Crafty Gremlyn Brewing Holiday Spiced Porter
Christmas/Winter Specialty Spiced Beer - All Grain

http://www.brewmasterswarehouse.com/recipe/82fb95b0/crafty-gremlyn-brewing-holiday-spiced-porter

Today is week 3 of being in the primary fermenter. How long do I keep this in the primary fermenter before I move it to the secondary? How long do I keep it in the secondary? I looked inside the bucket and the yeast appears to be almost "climbing" the inside sides of the bucket. Is this normal? This is my first all grain brew as opposed to malt so just wanted to make sure all is going smooth.

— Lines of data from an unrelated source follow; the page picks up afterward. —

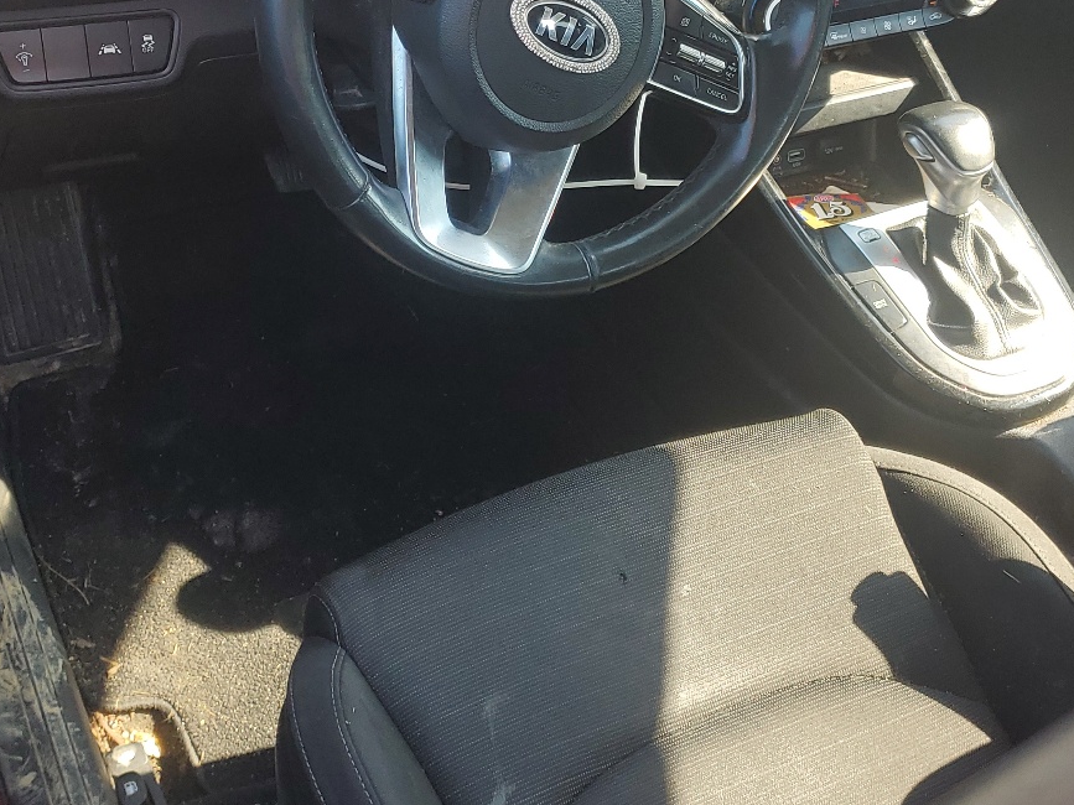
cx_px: 487
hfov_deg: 39.6
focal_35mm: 48
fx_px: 1489
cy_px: 163
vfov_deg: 29.6
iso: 50
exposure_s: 1/217
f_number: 1.5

Thanks in advance for any help.

DSCN0279.jpg
 
That's residue from krausen, not yeast climbing...
Close the lid, give it another week without opening (3-4 weeks total). Darker beers and higher gravity beers usually take a little longer. Keg or bottle. I, like most around here, don't use a secondary unless I'm dry hopping. Hope this helps.
 
Awesome. Thanks for the quick response. Newbie question, do I need to add priming sugar when I get ready to bottle? And if I don't use a secondary is it ok to do my primary fermenting in the glass carboy I have instead of the plastic bucket?
 
Yes and yes - just be weary of how much you are putting in the carboy. Anticipate if the krausen will overflow your deadspace and into your airlock which would complicate matters. When in doubt, put on a blowoff tube.

Use priming calculators to figure our how much priming sugar to use prior to bottling.

** Edit - when priming you dissolve the sugar in water and boil the simple syrup for 10-15 to sterilize. If you are using a bottling bucket, put the sugar solution in the bottle of the bucket and rack your beer on top to help with mixing.